In their lawsuit filed in August 2024, the authors argued that according to their legal team at Lieff Cabraser, Anthropic “intentionally downloaded known pirated copies of books from the internet, made unlicensed copies of them, and then used those unlicensed copies to digest and analyze the copyrighted expression—all for its own commercial gain.”
Trial Set for December on Piracy Claims
While Alsup dismissed the core copyright infringement claims related to AI training, he ordered a trial in December to determine damages for Anthropic’s use of pirated books. The judge noted that Associated Press reported, “That Anthropic later bought a copy of a book it earlier stole off the internet will not absolve it of liability for the theft but it may affect the extent of statutory damages.”
Under U.S. copyright law, willful infringement can result in statutory damages of up to $150,000 per work. With Anthropic allegedly maintaining a library of over 7 million pirated books, the potential financial exposure could be substantial.
Broader Implications for the AI Industry
The ruling represents a significant moment for the artificial intelligence industry, which has increasingly relied on vast datasets of copyrighted material to train sophisticated language models. San Francisco Public Press noted that California creatives have been rallying behind state-level AI regulations to protect their artwork from unauthorized use in training datasets.
San Francisco-based Anthropic, headquartered in the financial district, has positioned itself as a leader in AI safety and ethics. The company was founded in 2021 by former OpenAI executives Dario and Daniela Amodei and has received significant investments from Amazon and Google.
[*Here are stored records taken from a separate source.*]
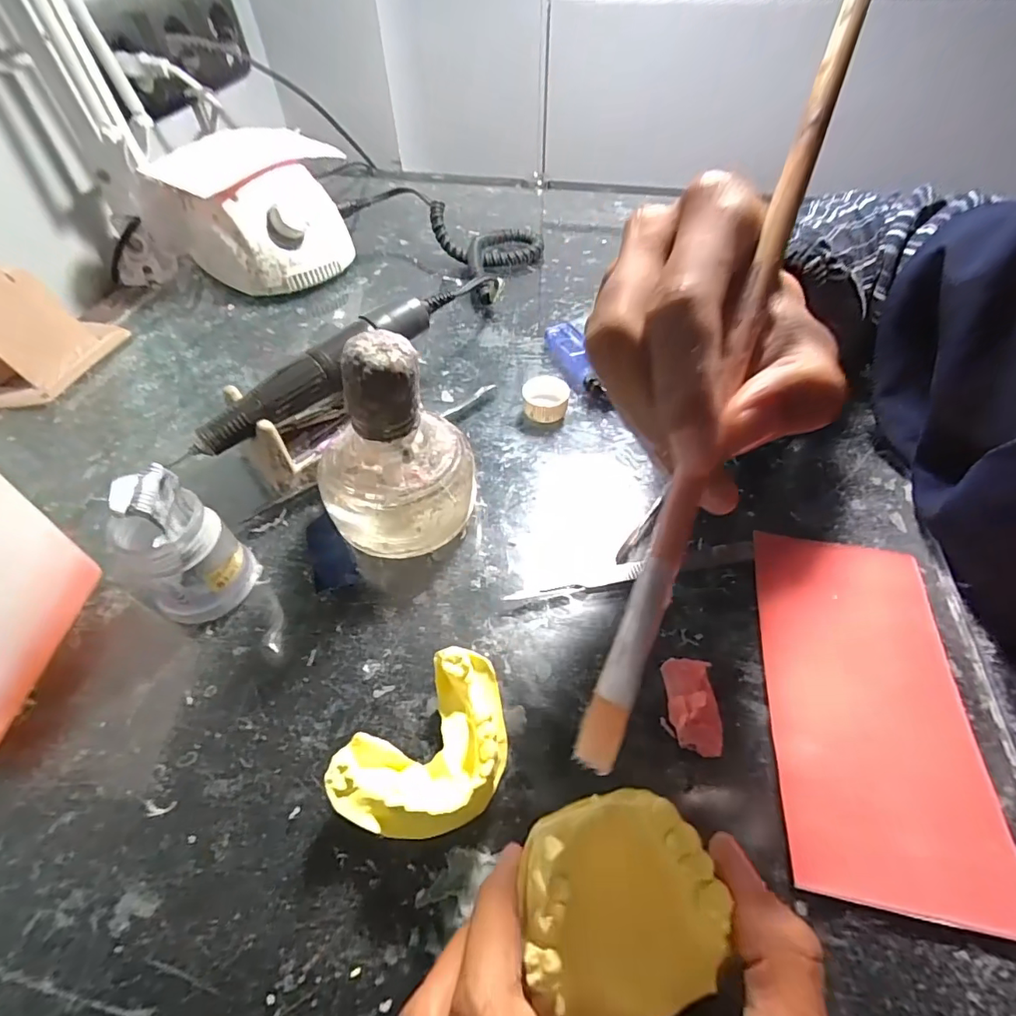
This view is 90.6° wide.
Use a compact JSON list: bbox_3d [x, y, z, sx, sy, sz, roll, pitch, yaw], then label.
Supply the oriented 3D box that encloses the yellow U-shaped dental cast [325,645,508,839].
[{"bbox_3d":[-0.025,0.090,0.185,0.049,0.031,0.070,35,59,25],"label":"yellow U-shaped dental cast"}]

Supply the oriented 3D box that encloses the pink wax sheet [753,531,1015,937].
[{"bbox_3d":[0.149,0.077,0.209,0.076,0.005,0.145,8,53,7],"label":"pink wax sheet"}]

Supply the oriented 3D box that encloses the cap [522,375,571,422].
[{"bbox_3d":[0.024,-0.069,0.322,0.029,0.016,0.030,0,51,0],"label":"cap"}]

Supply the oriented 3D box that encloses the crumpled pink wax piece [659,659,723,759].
[{"bbox_3d":[0.072,0.079,0.200,0.020,0.017,0.034,-2,51,-1],"label":"crumpled pink wax piece"}]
The Real Deal reported that Anthropic has been expanding its San Francisco presence, including a pending sublease of Slack’s 230,000-square-foot headquarters at 500 Howard Street.
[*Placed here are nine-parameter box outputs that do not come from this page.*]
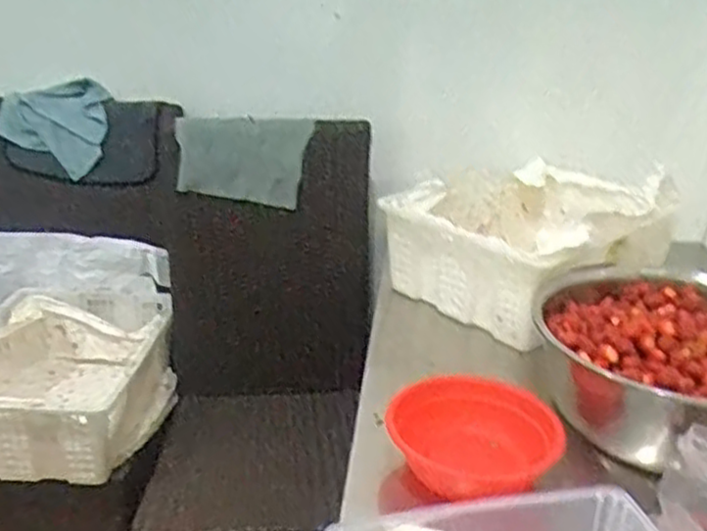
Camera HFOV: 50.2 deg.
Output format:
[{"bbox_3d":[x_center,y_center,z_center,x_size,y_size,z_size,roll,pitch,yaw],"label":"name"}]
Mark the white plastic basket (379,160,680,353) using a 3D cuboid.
[{"bbox_3d":[0.329,-0.050,1.357,0.493,0.180,0.383,-17,30,-38],"label":"white plastic basket"}]

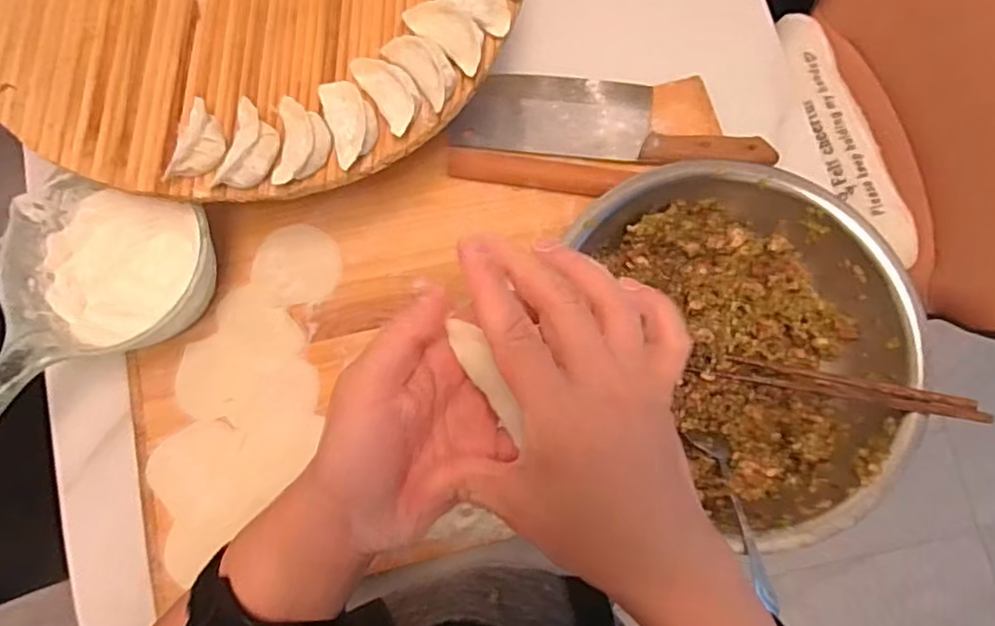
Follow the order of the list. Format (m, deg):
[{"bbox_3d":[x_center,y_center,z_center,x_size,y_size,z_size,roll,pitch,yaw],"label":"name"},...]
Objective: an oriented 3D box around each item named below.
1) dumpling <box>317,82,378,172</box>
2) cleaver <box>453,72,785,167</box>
[{"bbox_3d":[-0.106,-0.140,0.446,0.035,0.021,0.064,-18,77,-4],"label":"dumpling"},{"bbox_3d":[0.111,-0.193,0.601,0.297,0.031,0.090,5,77,1],"label":"cleaver"}]

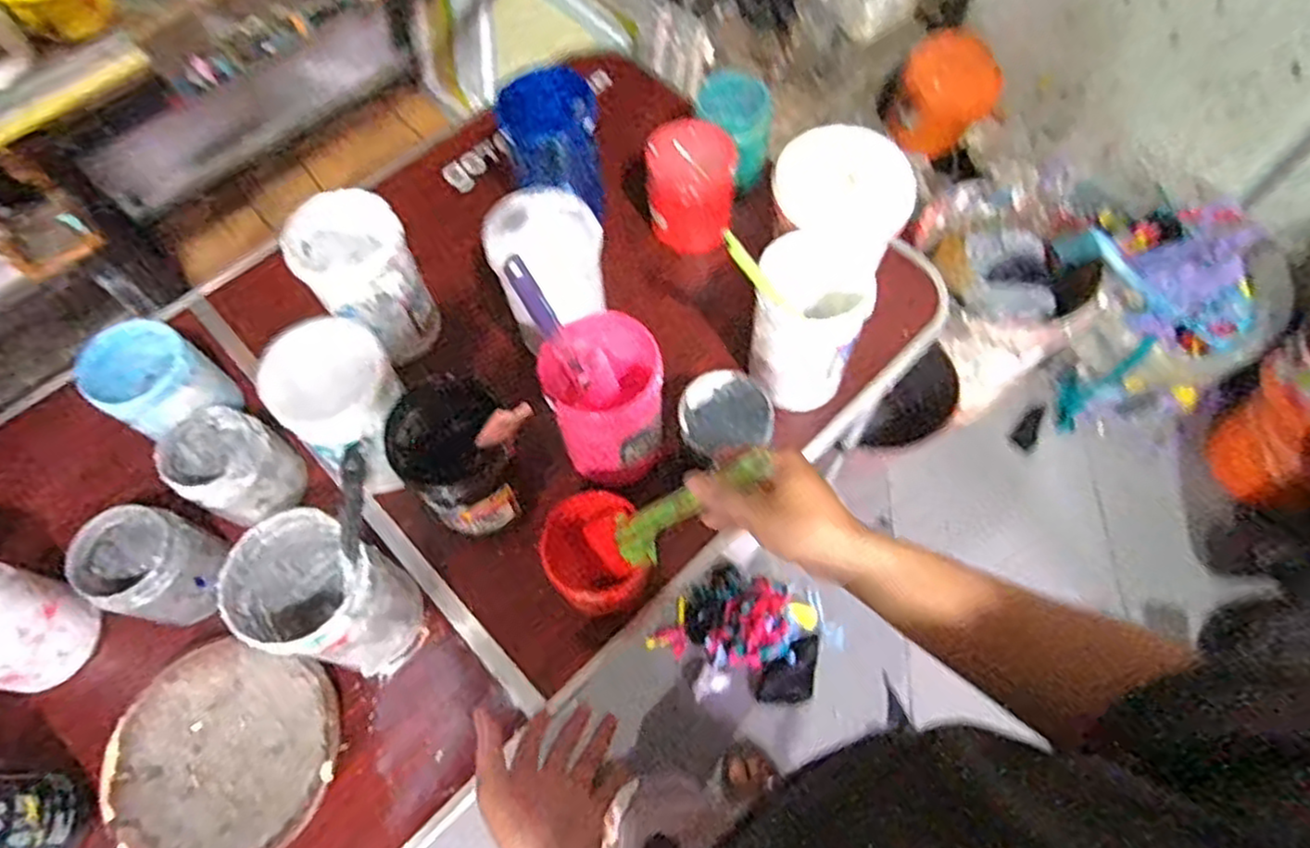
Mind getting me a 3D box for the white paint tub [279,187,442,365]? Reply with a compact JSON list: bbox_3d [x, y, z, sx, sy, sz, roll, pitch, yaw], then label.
[{"bbox_3d":[-0.266,-0.132,0.666,0.094,0.121,0.112,-33,68,-14],"label":"white paint tub"}]

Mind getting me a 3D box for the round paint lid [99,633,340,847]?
[{"bbox_3d":[-0.332,0.259,0.556,0.168,0.029,0.160,-1,62,2],"label":"round paint lid"}]

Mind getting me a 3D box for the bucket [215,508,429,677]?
[{"bbox_3d":[-0.250,0.134,0.551,0.104,0.136,0.093,26,68,13],"label":"bucket"}]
In a statement following the ruling, Anthropic expressed satisfaction that the court recognized AI training as transformative and consistent with copyright law’s purpose of enabling creativity and fostering scientific progress. The company did not address the piracy allegations in its public response.
Rising Legal Costs and Defensive Strategies
The proliferation of copyright challenges has prompted AI companies to invest heavily in legal defense. Industry tracking shows that OpenAI alone has hired seven trial attorneys from the prestigious firm Keker, Van Nest & Peters to represent it across multiple lawsuits.
Meanwhile, Reuters previously reported that Anthropic faced additional scrutiny in a separate case when a judge ordered the company to respond to allegations that an expert witness cited a fabricated academic article, potentially created by AI, in a copyright defense filing.
Industry Response and Future Outlook
The mixed nature of Alsup’s ruling reflects the complex legal questions surrounding AI development and intellectual property rights. While tech companies celebrated the fair use finding, creators and copyright holders emphasized that the piracy ruling validates their concerns about unauthorized use of their works.
The decision arrives as Congress and state legislatures consider new frameworks for regulating AI development and protecting creator rights. California lawmakers are considering legislation that would require AI companies to disclose what copyrighted materials they use in training datasets, a measure supported by creative industry groups.
As the AI industry continues to evolve rapidly, the Anthropic ruling provides initial guidance while leaving many questions unresolved. The December trial on piracy damages will be closely watched as another indicator of how courts balance innovation incentives with intellectual property protections in the digital age.